We live in an infernal derangement . . . higher academic studies have nothing to do with a country in which barbarism is spreading as perhaps it has never done before in our history . . . To be an educated Mexican is one of the most unquestionable maladjustments in the world. Nothing to be done!

 

And yet it was a time of cultural and artistic introspection, rather similar to what happened in Spain after the shock of Spanish defeat in 1898. Vasconcelos did not live through it passively. After the assassination of Madero, completely ignoring his wife Serafina Miranda (who adored him) and his infant children José Ignacio and Carmen, he set off with his beloved Elena and joined the insurrection against the new dictator, Victoriano Huerta.
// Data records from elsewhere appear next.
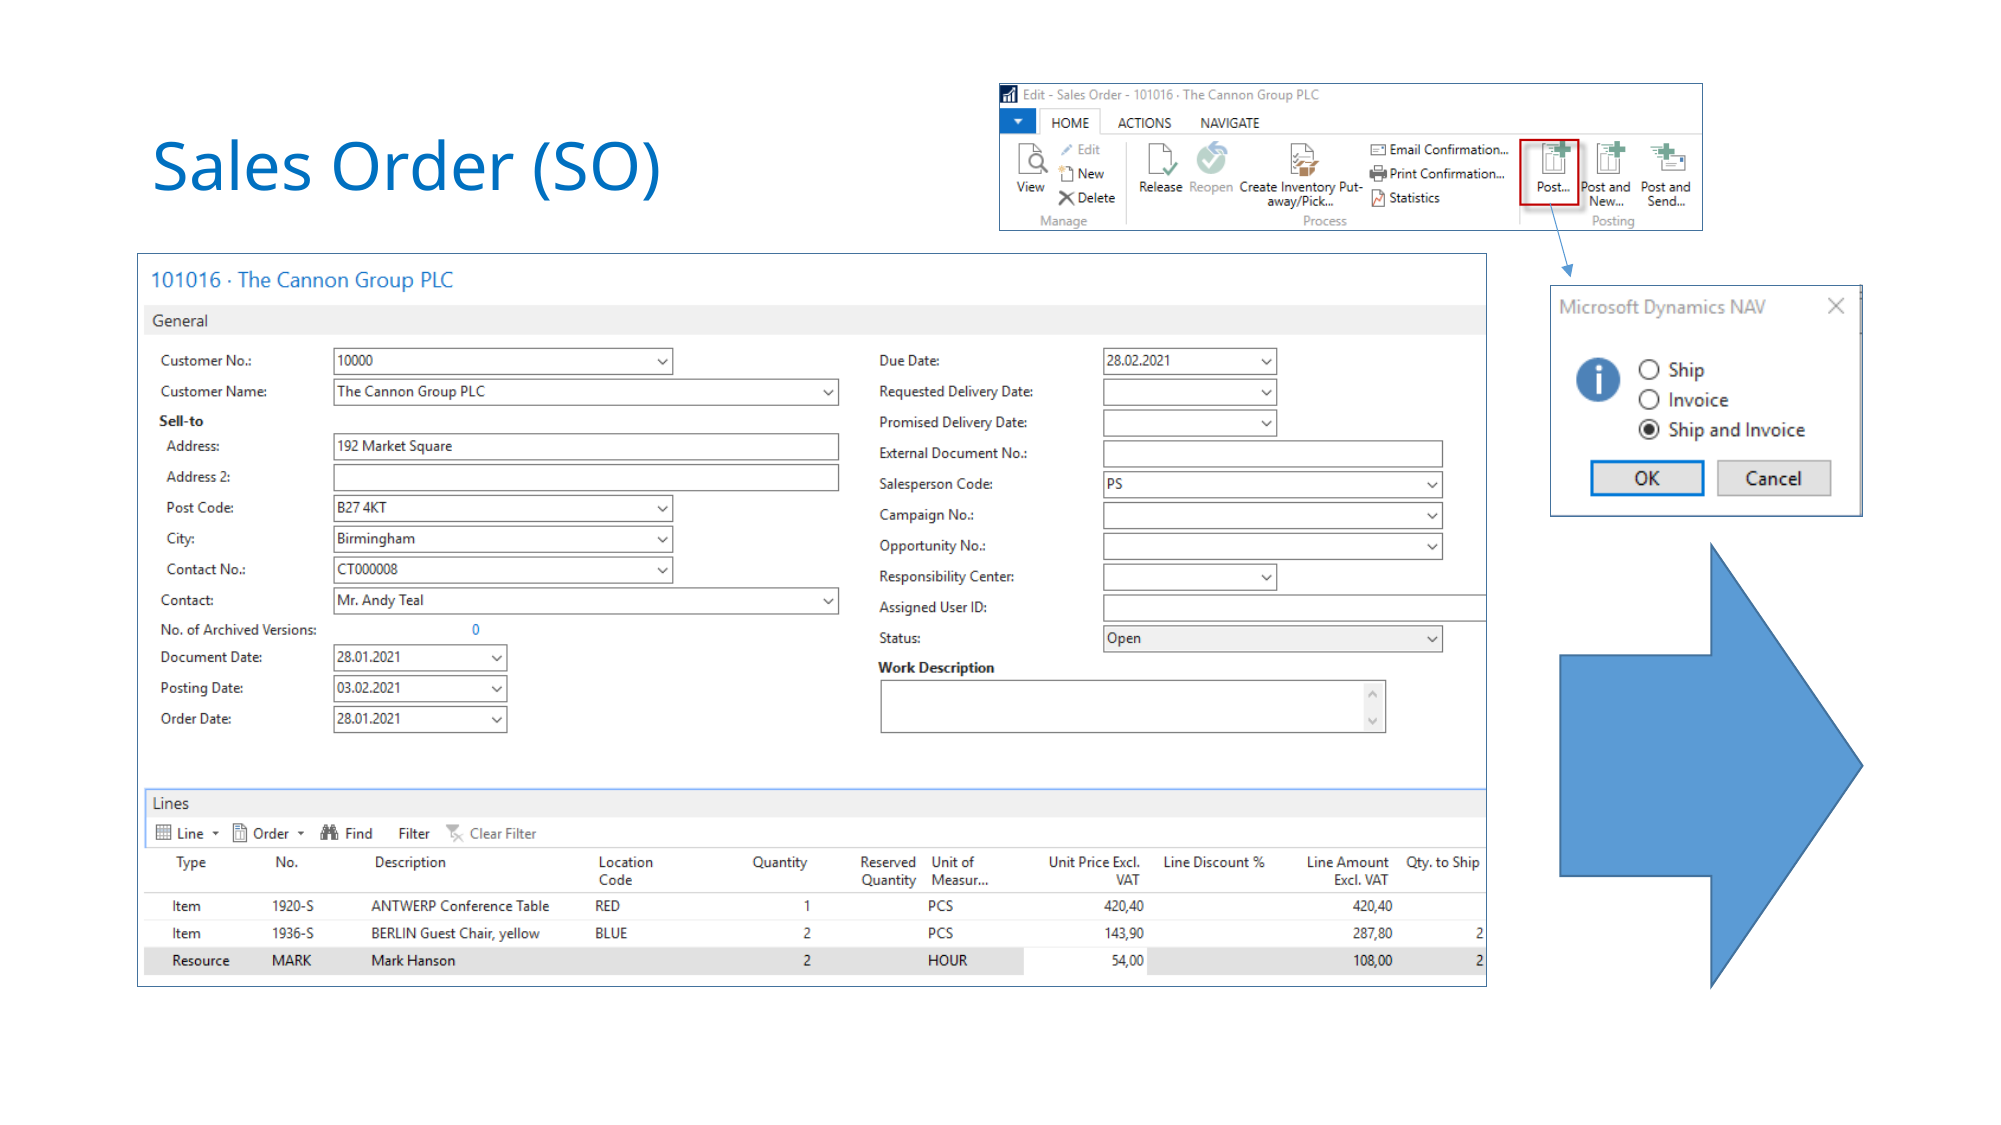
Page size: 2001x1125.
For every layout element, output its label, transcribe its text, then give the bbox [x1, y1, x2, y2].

picture [137, 253, 1487, 987]
picture [999, 83, 1703, 231]
picture [1549, 284, 1863, 517]
title Sales Order (SO) [137, 59, 1863, 278]
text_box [1549, 202, 1571, 278]
text_box [1559, 541, 1864, 990]
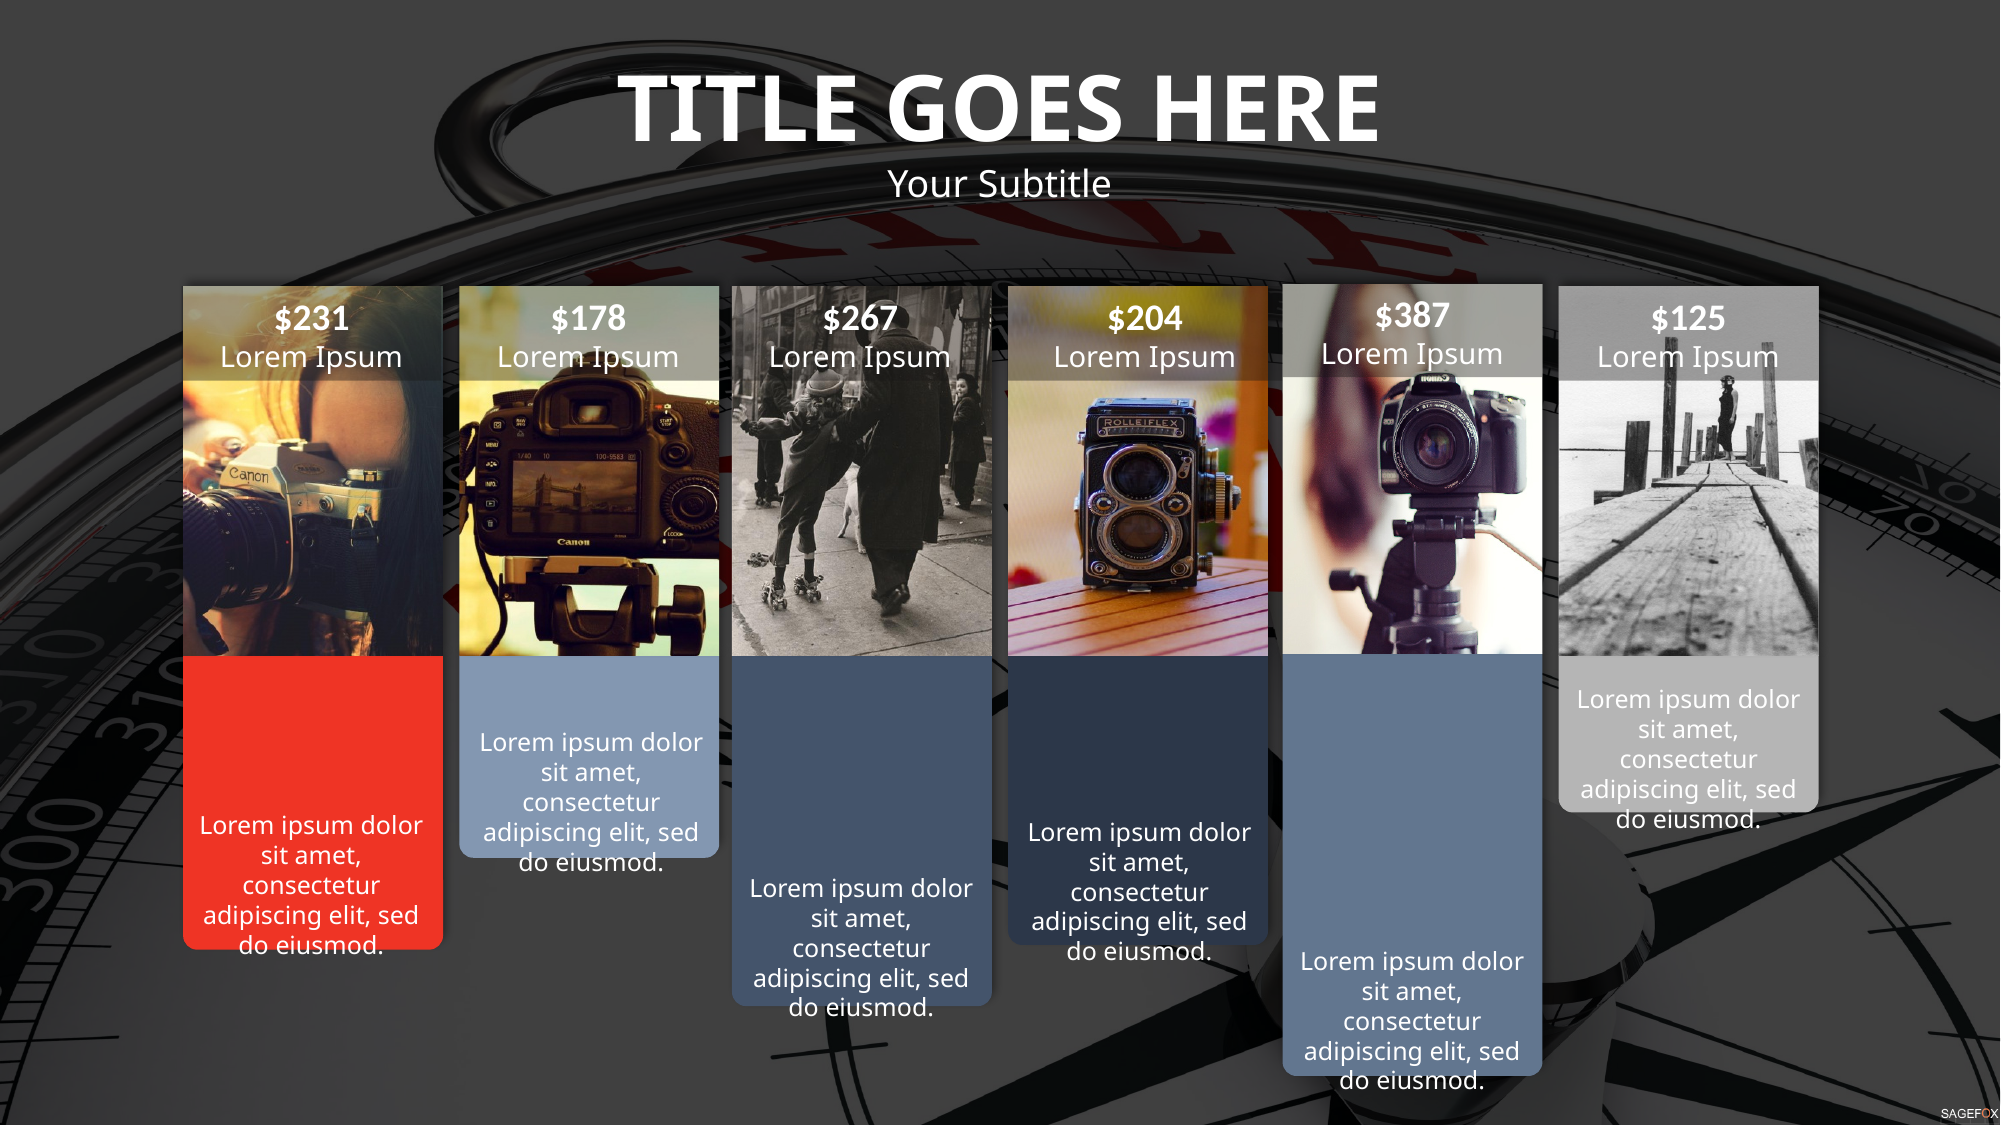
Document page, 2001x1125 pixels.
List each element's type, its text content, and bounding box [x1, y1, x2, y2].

text_box $204 Lorem Ipsum [1007, 286, 1283, 381]
text_box TITLE GOES HERE Your Subtitle [548, 42, 1452, 212]
text_box [182, 285, 444, 655]
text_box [1008, 655, 1270, 945]
text_box $125 Lorem Ipsum [1558, 286, 1819, 381]
text_box $178 Lorem Ipsum [457, 286, 720, 381]
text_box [181, 655, 444, 950]
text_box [1282, 653, 1543, 1076]
text_box [1007, 381, 1269, 656]
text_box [459, 655, 722, 858]
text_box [731, 655, 992, 1007]
text_box $231 Lorem Ipsum [181, 286, 442, 381]
text_box [1558, 285, 1820, 656]
text_box $387 Lorem Ipsum [1282, 282, 1543, 378]
text_box [1282, 378, 1543, 653]
text_box $267 Lorem Ipsum [730, 286, 990, 381]
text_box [1558, 655, 1819, 813]
text_box [731, 285, 993, 656]
picture [0, 0, 2001, 1125]
text_box [458, 381, 720, 656]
He was sent to the United States, as a representative of the Revolution. On his return to Mexico, he allied himself with the fragile coalition between Villa and Zapata. He appears, smiling broadly, in the famous photograph of Villa and Zapata and some of their followers seated at a banquet in the Palacio Nacional after their armies had entered Mexico City. The differing character of the two great
caudillos
of the people could not have been better depicted. Zapata looks wary and distrustful, Villa festive and aggressive. And with them is the future cultural
caudillo
of Mexico, who will be centrally responsible for how both men (later assassinated) will come to be remembered.